第11話家を建てよう
ゴウンゴウンと反重力装置特有のエンジン音を響かせて飛んで行くのは完全自立制御で動く建設用ロボットたちだ。
整然と出撃していく彼らは、建築ロボなのに迫力があった。
こちらは人が乗らない分無茶が出来る、頼れるサポーターである。
「基礎的な工事は私が担当するから、住む場所は君達もどんどん意見を出してくれ。欲しいものがあれば、ロボットたちに伝えてもいい。直に作業をしたい場合はなるべくロボットに乗り込む様に。危ないからね」
とは言いつつもクーシー達がどんな反応を示すのか私は全く予想出来ていなかったが、クーシー達はすでに相当数が私と一緒に建設予定地にやってきていて、皆一様に尻尾を振っていた。
「作るの得意デス!」
「誰が一番器用デス?」
「ガンバルデス!」
「うん。

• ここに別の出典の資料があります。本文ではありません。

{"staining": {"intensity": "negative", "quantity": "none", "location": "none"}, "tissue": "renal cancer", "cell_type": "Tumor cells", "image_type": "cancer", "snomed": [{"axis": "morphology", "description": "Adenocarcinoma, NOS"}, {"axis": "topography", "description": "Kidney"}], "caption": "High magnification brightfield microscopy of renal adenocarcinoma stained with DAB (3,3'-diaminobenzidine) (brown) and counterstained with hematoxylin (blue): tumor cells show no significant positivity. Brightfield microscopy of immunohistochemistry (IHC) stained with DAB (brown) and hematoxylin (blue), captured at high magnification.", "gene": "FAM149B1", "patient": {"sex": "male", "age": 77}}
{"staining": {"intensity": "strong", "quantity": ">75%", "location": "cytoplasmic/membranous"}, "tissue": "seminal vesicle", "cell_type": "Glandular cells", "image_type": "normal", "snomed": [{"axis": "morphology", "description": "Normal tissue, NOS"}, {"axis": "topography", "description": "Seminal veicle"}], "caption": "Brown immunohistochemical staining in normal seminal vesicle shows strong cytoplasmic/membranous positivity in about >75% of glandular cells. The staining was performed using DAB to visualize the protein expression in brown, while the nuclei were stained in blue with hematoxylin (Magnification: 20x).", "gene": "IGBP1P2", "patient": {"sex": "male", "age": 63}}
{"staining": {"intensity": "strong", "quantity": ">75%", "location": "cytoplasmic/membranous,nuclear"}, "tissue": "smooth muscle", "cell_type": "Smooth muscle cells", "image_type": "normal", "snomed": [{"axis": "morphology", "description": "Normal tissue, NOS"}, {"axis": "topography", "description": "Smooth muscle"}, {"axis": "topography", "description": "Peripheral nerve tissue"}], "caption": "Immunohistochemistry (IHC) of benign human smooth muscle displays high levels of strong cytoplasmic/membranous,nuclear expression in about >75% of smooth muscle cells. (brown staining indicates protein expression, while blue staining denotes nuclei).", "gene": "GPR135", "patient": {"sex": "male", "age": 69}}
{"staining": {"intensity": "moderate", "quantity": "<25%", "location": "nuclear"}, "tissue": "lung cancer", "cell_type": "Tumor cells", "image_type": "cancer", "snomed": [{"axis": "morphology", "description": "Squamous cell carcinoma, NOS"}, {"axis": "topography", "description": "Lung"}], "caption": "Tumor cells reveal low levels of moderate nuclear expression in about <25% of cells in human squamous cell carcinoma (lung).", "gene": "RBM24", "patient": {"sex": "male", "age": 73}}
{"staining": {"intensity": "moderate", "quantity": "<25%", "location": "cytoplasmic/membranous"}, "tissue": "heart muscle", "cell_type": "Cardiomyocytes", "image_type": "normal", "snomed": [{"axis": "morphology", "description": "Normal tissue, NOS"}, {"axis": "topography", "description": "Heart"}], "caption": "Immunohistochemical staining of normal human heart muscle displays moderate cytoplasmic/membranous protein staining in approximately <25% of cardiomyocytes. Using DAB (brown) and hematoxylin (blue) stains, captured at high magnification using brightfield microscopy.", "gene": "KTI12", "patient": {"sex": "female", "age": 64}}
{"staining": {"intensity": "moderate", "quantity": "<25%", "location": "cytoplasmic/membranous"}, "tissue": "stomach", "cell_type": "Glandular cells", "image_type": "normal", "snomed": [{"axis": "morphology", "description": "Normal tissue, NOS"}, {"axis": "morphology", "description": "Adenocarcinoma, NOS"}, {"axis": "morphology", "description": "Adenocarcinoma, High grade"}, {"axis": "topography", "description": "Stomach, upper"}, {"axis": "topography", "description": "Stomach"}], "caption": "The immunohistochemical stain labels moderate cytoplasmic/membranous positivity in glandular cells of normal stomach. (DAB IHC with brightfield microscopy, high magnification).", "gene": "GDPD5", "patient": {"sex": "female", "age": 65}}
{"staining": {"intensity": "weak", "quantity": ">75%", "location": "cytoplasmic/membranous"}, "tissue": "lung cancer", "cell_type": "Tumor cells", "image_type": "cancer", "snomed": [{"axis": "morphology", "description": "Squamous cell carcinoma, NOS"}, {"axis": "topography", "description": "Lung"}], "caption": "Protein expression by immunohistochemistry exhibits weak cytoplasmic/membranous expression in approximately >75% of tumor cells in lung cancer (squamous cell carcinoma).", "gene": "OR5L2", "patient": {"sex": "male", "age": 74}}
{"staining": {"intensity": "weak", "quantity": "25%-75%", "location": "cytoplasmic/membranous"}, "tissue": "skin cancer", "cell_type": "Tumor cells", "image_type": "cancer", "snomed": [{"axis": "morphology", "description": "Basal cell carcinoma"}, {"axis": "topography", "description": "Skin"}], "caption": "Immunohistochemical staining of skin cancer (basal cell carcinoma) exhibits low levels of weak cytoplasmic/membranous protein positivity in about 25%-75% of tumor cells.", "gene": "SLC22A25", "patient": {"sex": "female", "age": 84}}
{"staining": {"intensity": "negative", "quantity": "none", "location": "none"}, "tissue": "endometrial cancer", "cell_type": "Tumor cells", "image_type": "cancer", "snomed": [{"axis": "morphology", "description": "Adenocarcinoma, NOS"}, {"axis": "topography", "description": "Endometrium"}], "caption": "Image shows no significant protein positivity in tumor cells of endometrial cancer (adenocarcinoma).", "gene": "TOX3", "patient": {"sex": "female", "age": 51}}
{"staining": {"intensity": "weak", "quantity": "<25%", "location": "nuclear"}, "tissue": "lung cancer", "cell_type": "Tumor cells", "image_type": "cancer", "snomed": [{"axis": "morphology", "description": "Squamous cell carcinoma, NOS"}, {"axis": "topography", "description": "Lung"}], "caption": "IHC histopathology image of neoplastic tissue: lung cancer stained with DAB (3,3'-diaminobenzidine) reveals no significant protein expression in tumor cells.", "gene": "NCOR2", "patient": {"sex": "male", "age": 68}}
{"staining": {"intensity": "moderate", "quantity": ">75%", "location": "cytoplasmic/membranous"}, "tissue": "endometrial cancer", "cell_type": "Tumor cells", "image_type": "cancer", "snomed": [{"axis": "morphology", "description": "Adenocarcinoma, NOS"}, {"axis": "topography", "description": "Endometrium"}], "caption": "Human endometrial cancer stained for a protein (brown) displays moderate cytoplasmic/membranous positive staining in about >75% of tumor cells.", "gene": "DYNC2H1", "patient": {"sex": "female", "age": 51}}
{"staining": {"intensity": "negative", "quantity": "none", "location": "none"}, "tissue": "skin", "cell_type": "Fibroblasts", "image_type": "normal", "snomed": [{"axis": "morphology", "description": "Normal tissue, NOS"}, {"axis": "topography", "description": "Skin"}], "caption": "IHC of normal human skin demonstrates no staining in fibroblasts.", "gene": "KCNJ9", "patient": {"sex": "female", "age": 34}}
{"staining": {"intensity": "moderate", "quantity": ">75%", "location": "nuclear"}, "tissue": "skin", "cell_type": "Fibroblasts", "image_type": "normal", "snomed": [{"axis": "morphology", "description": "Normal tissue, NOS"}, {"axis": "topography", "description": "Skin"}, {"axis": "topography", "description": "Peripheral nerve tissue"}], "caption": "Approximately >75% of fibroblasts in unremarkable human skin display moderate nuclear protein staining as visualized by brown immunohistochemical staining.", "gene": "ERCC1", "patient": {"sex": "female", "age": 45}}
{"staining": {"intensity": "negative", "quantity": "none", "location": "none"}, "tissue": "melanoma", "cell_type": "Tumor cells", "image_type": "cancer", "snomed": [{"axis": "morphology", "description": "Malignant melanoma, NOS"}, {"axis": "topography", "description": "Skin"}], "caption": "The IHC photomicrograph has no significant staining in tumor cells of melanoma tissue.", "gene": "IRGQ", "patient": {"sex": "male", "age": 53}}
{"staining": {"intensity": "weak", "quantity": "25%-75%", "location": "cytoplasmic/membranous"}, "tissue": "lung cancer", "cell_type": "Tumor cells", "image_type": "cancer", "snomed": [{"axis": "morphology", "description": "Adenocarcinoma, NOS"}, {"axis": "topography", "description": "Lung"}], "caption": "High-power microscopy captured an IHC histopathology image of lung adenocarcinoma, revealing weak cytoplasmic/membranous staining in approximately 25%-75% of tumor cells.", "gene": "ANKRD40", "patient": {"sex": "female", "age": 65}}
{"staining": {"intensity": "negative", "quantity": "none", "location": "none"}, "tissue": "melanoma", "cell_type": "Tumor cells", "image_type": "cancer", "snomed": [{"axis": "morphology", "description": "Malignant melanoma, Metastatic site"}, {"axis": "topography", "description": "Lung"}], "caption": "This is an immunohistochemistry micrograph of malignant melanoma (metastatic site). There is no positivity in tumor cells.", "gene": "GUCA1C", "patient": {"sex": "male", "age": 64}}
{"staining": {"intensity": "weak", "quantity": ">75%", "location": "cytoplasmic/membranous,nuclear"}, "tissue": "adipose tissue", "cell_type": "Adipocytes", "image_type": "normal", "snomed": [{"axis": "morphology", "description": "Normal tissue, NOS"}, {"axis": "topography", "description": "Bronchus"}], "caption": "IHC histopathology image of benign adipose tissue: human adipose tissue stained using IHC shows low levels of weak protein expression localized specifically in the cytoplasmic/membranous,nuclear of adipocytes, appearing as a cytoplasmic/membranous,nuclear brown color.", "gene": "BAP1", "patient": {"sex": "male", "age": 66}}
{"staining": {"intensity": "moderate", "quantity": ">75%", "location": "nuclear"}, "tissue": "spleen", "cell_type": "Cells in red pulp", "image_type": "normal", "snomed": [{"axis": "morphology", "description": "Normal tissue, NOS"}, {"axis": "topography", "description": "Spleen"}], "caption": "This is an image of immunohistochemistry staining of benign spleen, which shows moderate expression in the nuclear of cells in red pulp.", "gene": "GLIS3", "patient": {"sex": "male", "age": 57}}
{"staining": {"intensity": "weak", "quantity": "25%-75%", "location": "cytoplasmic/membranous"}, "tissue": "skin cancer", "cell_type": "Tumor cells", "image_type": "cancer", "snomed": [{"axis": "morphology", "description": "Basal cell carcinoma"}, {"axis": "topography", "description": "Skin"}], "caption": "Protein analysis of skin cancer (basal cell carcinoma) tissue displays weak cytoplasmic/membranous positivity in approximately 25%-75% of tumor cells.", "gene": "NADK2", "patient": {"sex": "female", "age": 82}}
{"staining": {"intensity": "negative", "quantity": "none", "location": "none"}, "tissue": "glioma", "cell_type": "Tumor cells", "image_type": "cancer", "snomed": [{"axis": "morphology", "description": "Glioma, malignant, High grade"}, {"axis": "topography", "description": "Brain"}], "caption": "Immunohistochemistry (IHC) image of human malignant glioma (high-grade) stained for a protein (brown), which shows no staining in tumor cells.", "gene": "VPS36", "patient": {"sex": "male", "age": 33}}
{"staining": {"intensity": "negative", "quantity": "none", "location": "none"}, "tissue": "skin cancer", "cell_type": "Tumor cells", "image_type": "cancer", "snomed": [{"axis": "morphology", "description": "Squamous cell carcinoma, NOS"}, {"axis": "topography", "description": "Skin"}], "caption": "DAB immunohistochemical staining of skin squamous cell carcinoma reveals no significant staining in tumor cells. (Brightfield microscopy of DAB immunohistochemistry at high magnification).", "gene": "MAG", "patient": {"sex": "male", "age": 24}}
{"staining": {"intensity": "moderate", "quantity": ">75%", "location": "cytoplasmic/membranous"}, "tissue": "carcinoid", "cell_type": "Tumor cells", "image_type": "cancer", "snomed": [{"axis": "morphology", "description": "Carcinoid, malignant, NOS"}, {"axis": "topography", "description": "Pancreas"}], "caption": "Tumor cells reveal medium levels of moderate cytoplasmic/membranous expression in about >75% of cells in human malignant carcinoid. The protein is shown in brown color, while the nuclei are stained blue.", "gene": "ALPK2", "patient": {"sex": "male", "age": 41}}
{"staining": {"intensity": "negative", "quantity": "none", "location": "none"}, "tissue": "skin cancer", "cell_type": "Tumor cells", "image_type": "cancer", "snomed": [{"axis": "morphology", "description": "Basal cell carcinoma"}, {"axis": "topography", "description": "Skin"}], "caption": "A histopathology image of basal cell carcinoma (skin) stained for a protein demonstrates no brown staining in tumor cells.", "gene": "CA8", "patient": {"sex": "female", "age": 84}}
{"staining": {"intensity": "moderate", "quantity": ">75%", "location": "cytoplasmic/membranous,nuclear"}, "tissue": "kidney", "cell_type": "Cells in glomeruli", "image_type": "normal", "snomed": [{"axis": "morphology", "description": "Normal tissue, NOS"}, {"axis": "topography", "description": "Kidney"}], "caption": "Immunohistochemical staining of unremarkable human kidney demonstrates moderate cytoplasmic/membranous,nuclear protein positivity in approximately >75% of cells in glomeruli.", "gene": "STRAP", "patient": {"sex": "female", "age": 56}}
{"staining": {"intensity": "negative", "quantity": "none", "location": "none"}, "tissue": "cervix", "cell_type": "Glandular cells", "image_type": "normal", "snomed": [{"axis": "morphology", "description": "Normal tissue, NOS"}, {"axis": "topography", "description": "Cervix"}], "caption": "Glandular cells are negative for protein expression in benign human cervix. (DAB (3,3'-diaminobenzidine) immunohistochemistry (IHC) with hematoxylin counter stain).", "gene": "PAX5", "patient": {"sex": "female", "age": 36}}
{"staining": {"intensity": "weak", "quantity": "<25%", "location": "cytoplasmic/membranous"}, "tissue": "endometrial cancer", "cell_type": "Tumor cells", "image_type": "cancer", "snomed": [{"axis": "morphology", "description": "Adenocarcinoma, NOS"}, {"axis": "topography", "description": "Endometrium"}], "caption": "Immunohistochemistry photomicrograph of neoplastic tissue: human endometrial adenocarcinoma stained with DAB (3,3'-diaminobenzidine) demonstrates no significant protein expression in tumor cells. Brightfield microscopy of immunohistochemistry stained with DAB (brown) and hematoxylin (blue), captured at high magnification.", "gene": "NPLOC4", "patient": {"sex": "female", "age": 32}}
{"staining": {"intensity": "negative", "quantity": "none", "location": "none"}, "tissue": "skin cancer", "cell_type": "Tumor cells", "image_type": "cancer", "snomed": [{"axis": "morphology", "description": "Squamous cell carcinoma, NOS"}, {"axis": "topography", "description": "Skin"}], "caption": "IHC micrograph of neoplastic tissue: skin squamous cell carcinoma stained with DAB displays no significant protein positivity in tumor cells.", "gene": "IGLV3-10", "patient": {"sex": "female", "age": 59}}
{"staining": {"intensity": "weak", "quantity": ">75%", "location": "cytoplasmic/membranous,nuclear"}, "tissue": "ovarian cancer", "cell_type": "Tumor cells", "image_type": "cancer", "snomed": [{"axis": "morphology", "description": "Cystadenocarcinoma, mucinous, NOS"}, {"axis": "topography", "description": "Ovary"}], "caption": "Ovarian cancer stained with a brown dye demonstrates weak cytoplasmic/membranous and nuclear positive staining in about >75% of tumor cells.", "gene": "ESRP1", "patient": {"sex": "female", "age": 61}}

頼むよ」
とはいえ見た目犬だし、そんなに期待はできまい。
内心そんな風に思っていた私は、しかし嬉しい意味で予想を裏切られることになった。
「え? おお……これは、すごいな君達」
「頑張ったデス!」
「新しいお家デス」
「素敵な村デス」
胸を張るクーシー達がバカ可愛い。
そして彼らは私が与えたロボットスーツを今や手足の様に使いこなしていた。
結局オートで動く建機ロボットたちが手掛けたのは、上下水道や電線などの基礎工事くらいのものだ。
ドーム状の煙突の付いた家がたくさん並ぶ村は、道が綺麗に舗装され、ロボットスーツもスイスイ通れるゆったり規格。
街灯が等間隔に設置された町は、夜にも明るく安心だろう。
「君らが手伝ったりしたのかね?」
そう人間面子に訊ねると、一斉に首を振られた。
どうやら、クーシー達が私の資材を使い、自ら作り上げた村の様だ。
「いやすごいな……思っていた以上だ。この調子ながらどんどん村を発展させていけるだろう」
実はこのクーシー達とても高い知能を備えた生命体の様だ。
これはインフラ整備を頑張ったかいがあったというものだった。
「上下水道は安定稼働。電力は、家の地下にある核融合炉で賄える……せっかくだからこちらの世界専用の通信機械でも用意したいところだが……」
嬉しい誤算に夢は広がりまくりなのだが、人間二人はポカンと口を開けていた。
「……なんかすげぇ。訳が分からねぇ」
「……順応性が高いですねクーシー達は」
「いやはや全くその通りだね。人間用のものは大きさが不便そうだから一から作らないといけないか。それで? 君達はどんな感じなのかね?」
続いてそう尋ねると研究員達の目は泳いだ。
「研究員Aの建てた家はどれだね?」
「これデス!」
「あ! こらバカ!」
クーシー達の一人が差したところを見るとそこには、布と木の枝で作ったテントが張ってあった。
「……アウトドア派なのかね?」
「いや! まさか丸投げしたらあんな普通の家が建つなんて思わないじゃないですか!? こう……キャンプ的な一時しのぎかと」
「ふーむ。それでは研究員Bは? こっちはきちんと注文したのだろう?」
「は、はい……いちおう」
しかしそこには倉庫くらいの、四角い小屋が建っていた。
「こういうところに住みたいのかね?」
「いえ! 注文したんですが……こうなってしまって」
それはまるで、マイ〇ラで初めて作った家のような仕様である。
まぁ初めて自分で指示を出すのならこうなっても仕方がないのかもしれない。クーシー達が自然にかわいい家を同じデザインでお出ししてくる方がおかしいとも言えた。
「人間なのになぁ……」
「いや! 頑張ればもうちょい行けますって! ただの勘違いって言うか!?」
「そうです! 次こそはうまくやって見せます!」
「そうなのかね? まぁ君達の家なのだから好きにすればいいがね。こちらでやってもいいと思っていたのだが……」
「「お、おまかせしてもいいですか?」」
「……もちろん。人間サイズならストックがあるよ。ラッキーだね。君達」
すぐさま声をそろえた研究員たちに、私はやれやれと肩をすくめた。
だがせっかく素晴らしい村が出来ていたというのに、異変は突然村にやって来た。
「大変デス!」
「スケルトンが来たデス!」
大慌てで走ってきたクーシーは、私達に向かってそう叫んだ。